財務諸表を分析してどうやって経営に生かしていくかという部分を問う試験が「ビジネス会計検定試験」なのです。「会計」というと「簿記」が浮かぶ人も多いかもしれませんが、ビジネス会計検定は簿記の知識がなくても合格できます。

簿記検定とビジネス会計検定との違いについては下記の記事で詳しく解説しています。ぜひ併せてご一読ください。

ビジネス会計検定受験はどのような人におすすめなのか

ビジネス会計検定は、資格のメジャー度からいうと「持っていたら一目置かれる」資格では残念ながらありません。大事なのは、資格の勉強を通じて実社会で役立つ会計の知識を習得することです。では、ビジネス会計検定はどのような人たちにおすすめなのでしょうか。

これから就職・転職を考えている人

たとえば、学生や転職希望者にとっては「良い企業」を見つけることが重要です。
「良い企業」とは、有名だったり規模が大きかったりすればということではありません。重要なのは、事業と財務体制がしっかりしているかどうかです。
財務諸表をきちんと読み解くことができるようになれば「実は火の車だった」というような企業に就職・転職することを防ぐことにつながります。また、面接の受け答えをするときに数字を使って説明をすることもできるようになります。

業務に活かせる汎用的なスキルを身につけたい人

前述の通り、財務諸表を読み解く力というのはビジネスパーソンにとって心強いスキルとなります。数字で考えること、数字の表すことを理解することは、あらゆる業務にとって必要です。
企業分析が可能になることで、他社の強味やニーズを知ることにも繋がりますし、ライバル企業の弱点を把握することもできます。
経理部の方であっても、財務諸表を作成したら終わりではなく、作成された決算書類をどう生かすかということを理解しておくことは、自分のステップアップにもなるでしょう。これから財務やIRに進みたい方にもおすすめです。

経営者、起業・独立したい人

経営者や個人事業主にとって、事業計画の立案・見直しは非常に重要です。
決算業務を税理士にまかせたとしても、財務諸表を分析し、安全性・収益性・成長性や損益分岐点といった観点から、事業をどうするかを判断するのは、経営者の仕事となります。
数字を使って、ビジネスを客観的に見ることができるようになると、経営の確実性を高めることにつながるのです。

株式投資を行う人

株式投資をするにあたり、企業の財務状況を分析するスキルは必須です。
2級で、連結財務諸表を前提とした財務分析を行うことになりますので、ほとんどすべての上場企業の財務分析を行うことができるようになります。

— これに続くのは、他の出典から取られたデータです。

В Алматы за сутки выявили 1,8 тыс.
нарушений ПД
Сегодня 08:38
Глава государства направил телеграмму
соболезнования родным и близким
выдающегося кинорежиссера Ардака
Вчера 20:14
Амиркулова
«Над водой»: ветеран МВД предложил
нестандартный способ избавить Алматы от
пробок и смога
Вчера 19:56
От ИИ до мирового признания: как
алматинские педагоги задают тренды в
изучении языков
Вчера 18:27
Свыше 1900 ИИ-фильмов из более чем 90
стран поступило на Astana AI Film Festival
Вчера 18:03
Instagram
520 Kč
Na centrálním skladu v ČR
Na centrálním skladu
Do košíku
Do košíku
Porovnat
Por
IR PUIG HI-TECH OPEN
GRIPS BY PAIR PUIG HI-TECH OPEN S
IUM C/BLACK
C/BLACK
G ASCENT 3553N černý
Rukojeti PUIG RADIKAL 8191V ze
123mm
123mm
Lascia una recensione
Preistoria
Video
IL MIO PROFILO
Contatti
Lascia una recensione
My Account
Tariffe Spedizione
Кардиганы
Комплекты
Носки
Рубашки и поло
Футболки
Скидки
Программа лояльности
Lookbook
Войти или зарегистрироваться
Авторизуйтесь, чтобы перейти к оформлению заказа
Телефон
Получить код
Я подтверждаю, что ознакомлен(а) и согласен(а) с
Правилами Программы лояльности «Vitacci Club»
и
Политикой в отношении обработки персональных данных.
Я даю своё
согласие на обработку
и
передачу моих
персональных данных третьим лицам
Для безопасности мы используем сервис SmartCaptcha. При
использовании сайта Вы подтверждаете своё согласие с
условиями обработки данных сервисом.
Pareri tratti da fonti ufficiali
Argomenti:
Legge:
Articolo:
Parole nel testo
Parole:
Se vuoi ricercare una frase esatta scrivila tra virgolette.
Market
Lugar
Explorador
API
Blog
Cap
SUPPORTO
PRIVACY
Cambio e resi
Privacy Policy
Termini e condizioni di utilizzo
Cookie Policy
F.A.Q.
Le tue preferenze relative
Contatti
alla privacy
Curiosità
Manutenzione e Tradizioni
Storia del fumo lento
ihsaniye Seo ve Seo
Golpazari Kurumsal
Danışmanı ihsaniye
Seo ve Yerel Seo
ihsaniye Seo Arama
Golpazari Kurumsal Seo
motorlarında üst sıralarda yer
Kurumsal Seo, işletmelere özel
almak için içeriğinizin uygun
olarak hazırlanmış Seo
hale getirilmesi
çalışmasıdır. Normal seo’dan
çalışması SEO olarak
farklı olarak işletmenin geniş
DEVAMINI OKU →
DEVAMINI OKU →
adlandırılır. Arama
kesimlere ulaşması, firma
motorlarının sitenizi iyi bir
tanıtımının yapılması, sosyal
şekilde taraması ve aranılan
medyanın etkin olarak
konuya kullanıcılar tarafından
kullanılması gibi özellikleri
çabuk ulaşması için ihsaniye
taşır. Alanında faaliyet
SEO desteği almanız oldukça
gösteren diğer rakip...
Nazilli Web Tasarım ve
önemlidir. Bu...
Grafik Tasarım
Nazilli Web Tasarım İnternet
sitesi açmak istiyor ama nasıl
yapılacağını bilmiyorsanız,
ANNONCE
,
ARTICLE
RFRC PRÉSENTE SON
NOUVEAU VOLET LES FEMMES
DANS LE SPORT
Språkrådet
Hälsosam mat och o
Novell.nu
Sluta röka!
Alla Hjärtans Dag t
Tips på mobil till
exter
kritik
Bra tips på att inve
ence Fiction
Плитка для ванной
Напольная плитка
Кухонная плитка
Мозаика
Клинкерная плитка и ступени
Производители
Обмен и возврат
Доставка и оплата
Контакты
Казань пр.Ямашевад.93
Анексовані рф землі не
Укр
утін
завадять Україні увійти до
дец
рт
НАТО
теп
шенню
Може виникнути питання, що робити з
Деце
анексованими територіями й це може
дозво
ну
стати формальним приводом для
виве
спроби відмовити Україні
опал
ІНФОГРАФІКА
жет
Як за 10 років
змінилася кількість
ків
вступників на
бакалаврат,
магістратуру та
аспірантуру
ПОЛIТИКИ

企業は、投資家向けにIR情報をWEBサイトで提供していますが、この情報をもとに、投資すべき企業かどうかの判断を行えるようになるのです。
株価の上がり下がりを予測する基礎的なスキルは、財務諸表の分析から始まります。ビジネス会計検定は、株式投資にも役立つのです。

ビジネス会計検定の次に目指す資格は?

ビジネス会計検定を取得した後の資格として、中小企業診断士の資格を目指す方も多いです。
中小企業診断士は、経営コンサルタントとして認定する唯一の国家資格。合格率が4〜5%で難関試験として知られています。

試験範囲は経営戦略や財務会計、人事、法務、さらにはマーケティングなど幅広いです。その中で財務分析を扱う問題が1次試験「財務会計」・2次試験「事例Ⅳ」で出題されます。

もちろん、中小企業診断士の方が、財務諸表分析一つとっても出題範囲は広いです。しかし、ビジネス会計検定で学ぶ財務諸表分析は、中小企業診断士試験の財務会計の中でも、重要な論点となります。

つまり、ビジネス会計検定試験の勉強をすることで、中小企業診断士試験の勉強をすることにもつながるのです。そのため、中小企業診断士の前段階として、ビジネス会計検定試験を受験する人も増えています。

まとめ

ビジネス会計検定は、財務諸表の読み方や分析の仕方などを問う検定試験です。企業の経営状態を財務諸表から判断することは、ビジネスパーソンとして大切なスキル。技能を身に着けておいて損することはありません。本来的な分析の視点を養うために、ぜひチャレンジしてみてはいかがでしょうか。会計未経験の方もチャレンジしやすい資格です。